Posted on by Elisabeth Tobia

Remember the movie “Groundhog Day,” where Bill Murray’s character wakes up each day to find that it’s the same day over and over again?

Welcome to my world.

I’m sure it’s not unusual for a first-time audit to take longer than anticipated, and given EC3’s history of more focus on program than process (which is common to many small nonprofits), I’m not surprised. We have made some major changes in business operations over the last 16 months, and I’m glad the auditors are giving us a thorough review.

Rather, I like the IDEA that they’re giving us a thorough review.
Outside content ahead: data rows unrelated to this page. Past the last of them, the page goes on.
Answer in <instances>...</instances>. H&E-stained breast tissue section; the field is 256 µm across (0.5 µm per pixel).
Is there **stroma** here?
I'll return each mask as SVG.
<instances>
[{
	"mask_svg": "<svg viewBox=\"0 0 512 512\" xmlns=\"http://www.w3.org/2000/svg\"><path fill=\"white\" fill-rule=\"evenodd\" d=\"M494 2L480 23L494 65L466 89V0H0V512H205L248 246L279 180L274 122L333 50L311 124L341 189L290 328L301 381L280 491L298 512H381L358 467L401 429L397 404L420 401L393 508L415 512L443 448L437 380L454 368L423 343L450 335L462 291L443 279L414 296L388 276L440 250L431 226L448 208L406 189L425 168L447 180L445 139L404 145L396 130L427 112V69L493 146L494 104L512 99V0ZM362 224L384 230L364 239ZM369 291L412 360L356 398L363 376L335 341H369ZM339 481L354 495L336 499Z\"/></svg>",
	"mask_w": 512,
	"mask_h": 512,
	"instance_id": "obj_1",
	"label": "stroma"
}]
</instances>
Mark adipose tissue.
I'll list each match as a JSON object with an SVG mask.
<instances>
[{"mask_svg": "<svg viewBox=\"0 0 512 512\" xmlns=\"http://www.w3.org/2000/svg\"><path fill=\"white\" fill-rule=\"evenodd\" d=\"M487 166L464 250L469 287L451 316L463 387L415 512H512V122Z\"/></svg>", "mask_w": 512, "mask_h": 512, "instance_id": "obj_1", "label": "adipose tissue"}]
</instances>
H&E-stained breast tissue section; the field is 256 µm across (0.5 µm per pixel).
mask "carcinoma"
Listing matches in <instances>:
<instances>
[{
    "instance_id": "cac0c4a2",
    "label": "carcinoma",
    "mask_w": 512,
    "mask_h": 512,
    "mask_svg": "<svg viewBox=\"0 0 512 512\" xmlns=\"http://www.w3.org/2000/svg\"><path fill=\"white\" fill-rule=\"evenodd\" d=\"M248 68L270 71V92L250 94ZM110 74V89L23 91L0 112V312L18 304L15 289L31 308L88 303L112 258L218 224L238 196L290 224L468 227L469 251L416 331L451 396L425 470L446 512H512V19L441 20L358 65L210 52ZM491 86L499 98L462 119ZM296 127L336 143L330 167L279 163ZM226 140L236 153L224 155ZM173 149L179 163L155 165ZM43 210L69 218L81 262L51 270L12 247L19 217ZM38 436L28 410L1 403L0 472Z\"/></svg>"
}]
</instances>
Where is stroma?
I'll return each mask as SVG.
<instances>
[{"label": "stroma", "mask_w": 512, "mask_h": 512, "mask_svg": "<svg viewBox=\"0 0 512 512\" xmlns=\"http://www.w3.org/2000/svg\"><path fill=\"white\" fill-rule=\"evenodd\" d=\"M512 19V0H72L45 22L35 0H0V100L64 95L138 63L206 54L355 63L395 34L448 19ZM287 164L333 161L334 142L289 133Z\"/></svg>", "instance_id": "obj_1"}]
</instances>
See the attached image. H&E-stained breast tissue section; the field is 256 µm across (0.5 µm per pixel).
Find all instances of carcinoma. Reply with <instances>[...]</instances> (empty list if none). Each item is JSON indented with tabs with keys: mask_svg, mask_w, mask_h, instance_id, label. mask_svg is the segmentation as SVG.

As a practical matter, this audit is tiring. Having to find and sift back through old invoices and bank records would be mundane for anybody, but add to this the fact that much of what I’m seeing is reminiscent of what I saw ten years ago, when I was on the Board of Directors and was a paying customer at EC3 and–well, cue the “Groundhog Day” soundtrack.

Don’t get me wrong: I have the benefit of perspective from this last year of relative success for EC3, and I also have a current Board that is more supportive and appropriately-involved than I ever was when I was in their shoes. I also know that when it’s over (not “if” but “when”) EC3 will have an even greater foundation for sustained success than an outstanding early childhood education program. So I can put in the necessary time and effort (both massive) to get it done. And the auditors have been quite helpful and pleasant to work with, so that’s a bonus.

But if I have to tally up the bank reconciliation from October 2010 one more time, my head may spin around!